Текст документа
У меня очень активные потовыделительные железы. Если я дома или в гостинице, то, конечно, всегда имею возможность помыться. А если я в командировке или в жару долго еду на машине, у меня возникает чувство неловкости, ведь я не понимаю, пахнет от меня или нет. А спрашивать об этом, естественно, неудобно.
Сейчас я живу в Голландии, и здесь, в Европе, к этому проще относятся. В России все сразу начинают задавать вопросы и удивляться, а в Голландии я могу каждому спокойно объяснить, что лишен обоняния.
Все мое окружение знает, что я не чувствую запахов, и относится к этому спокойно. Единственный во всей этой истории плюс — для меня ничего не воняет. Там, где люди сходят с ума от чего‑нибудь сгнившего, я без последствий прохожу мимо.
Чего я не могу почувствовать и «дорисовать», так это парфюм. Поэтому я стал реже им пользоваться: что бы ни говорили, парфюм все-таки для себя, а не для окружающих. Так как я его не чувствую, получается, трачу деньги в пустоту.
Я попрощался со всеми запахами сразу, но вся гамма ароматов, которая была, осталась в моей памяти, поэтому в своей голове я их все-таки ощущаю. Есть, наверное, какие‑то новые запахи, которые я так и не смогу почувствовать, но я об этом не думаю. Я живу абсолютно полноценной жизнью. Очень люблю природу и знаю, как пахнут ромашки. Теперь мне достаточно просто знать. Еще мне казалось и до сих пор кажется, что я стал лучше слышать. Но думаю, я себе это внушил. Наверное, я просто стал прислушиваться.
Оториноларинголог высшей категории, кандидат медицинских наук
Аносмия — это полное отсутствие обоняния. Еще есть понятие «гипосмия», когда обоняние притуплено. Эти явления могут быть как врожденными, так и приобретенными в течение жизни. Как правило, с этим сталкиваются люди, которые работают с химикатами, едкими веществами, выбросами: тогда страдает обонятельная зона полости носа, обонятельные луковицы атрофируются и возникает явление аносмии.

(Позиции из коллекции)
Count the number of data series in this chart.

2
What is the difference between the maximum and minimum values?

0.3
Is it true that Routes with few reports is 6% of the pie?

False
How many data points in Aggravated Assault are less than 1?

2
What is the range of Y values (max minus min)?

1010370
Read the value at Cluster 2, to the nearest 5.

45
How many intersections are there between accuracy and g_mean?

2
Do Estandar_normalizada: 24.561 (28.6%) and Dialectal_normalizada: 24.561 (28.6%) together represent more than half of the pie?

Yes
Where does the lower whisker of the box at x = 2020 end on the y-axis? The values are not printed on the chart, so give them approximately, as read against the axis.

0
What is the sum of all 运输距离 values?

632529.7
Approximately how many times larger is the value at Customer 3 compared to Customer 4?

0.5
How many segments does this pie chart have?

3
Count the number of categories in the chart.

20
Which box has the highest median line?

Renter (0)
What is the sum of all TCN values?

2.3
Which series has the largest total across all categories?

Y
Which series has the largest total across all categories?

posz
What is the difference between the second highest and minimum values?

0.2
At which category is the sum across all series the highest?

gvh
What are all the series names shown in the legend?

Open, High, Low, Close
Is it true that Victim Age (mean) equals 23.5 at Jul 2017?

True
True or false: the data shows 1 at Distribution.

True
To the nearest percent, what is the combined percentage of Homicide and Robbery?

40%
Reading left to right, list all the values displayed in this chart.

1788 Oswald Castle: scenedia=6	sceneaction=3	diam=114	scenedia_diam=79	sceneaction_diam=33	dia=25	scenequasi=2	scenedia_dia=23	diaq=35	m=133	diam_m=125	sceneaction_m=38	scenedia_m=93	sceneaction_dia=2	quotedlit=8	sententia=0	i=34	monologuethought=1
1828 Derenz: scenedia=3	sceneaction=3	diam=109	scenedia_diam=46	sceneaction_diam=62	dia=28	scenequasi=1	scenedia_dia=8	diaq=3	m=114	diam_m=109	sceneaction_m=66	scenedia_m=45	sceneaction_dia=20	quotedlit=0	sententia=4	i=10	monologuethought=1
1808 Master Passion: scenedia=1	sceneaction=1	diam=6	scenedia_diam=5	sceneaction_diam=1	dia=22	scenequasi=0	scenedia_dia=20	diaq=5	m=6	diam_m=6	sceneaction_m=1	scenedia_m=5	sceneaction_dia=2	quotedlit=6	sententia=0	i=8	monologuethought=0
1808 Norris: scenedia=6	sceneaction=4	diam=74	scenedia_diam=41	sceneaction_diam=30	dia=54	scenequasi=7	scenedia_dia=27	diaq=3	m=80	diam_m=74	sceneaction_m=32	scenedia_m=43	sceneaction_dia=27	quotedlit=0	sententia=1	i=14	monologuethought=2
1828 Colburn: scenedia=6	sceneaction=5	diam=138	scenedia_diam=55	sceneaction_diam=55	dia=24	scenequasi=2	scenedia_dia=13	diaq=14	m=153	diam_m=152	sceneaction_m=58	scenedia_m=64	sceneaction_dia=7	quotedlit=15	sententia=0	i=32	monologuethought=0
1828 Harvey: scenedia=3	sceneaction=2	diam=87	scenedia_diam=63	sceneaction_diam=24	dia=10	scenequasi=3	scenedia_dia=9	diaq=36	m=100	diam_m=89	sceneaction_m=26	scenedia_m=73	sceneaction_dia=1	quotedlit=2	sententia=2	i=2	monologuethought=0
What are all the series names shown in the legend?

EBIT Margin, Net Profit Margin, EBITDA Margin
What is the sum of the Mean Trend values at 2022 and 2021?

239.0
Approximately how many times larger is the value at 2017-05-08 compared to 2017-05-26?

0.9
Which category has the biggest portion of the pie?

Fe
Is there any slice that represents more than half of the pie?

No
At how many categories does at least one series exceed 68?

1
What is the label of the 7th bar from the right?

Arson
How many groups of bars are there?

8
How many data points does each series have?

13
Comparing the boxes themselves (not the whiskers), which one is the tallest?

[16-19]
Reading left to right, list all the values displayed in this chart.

Что сделать
[1] Пожалуйста, процитируйте из текста об аносмии всё, начиная со слов «Все мое окружение» и вниз до слов «последствий прохожу мимо.» включительно.
[2] Продолжите текст об аносмии, начав сразу после последнего приведенного предложения.
Позиции из коллекции здесь не понадобятся.

Ответы
[1]
Все мое окружение знает, что я не чувствую запахов, и относится к этому спокойно. Единственный во всей этой истории плюс — для меня ничего не воняет. Там, где люди сходят с ума от чего‑нибудь сгнившего, я без последствий прохожу мимо.

[2]
Часто гипосмией может сопровождаться обыкновенная простуда. Если простуда затягивается или лечение назначается неправильно, со временем обонятельные рецепторы начинают отмирать. Это довольно долгий процесс: сначала обоняние просто притупляется из‑за воспалительного процесса, а потом рецепторы начинают атрофироваться. Поэтому очень важно в течение пяти-шести дней выйти из этого воспалительного периода. Если человек игнорирует свое заболевание и не лечится, то шанс, что он может лишится обоняния, очень высок.
Причины врожденной патологии науке до сих пор неизвестны. Это может произойти из‑за неполноценного развития лобной доли мозга, также это может быть патологией непосредственно обонятельных луковиц. Факторы, которые влияют на появление патологий, все еще на стадии исследования.
Проблема потери обоняния часто сопровождается потерей вкуса, потому что анатомически все наши рецепторы относятся к одной доле. Но мозг вполне может сработать и наоборот, когда при атрофировании одних рецепторов активизируются другие. Не секрет, что люди, которые переживают большой стресс, могут начать лучше видеть, или у них вдруг открываются способности к рисованию.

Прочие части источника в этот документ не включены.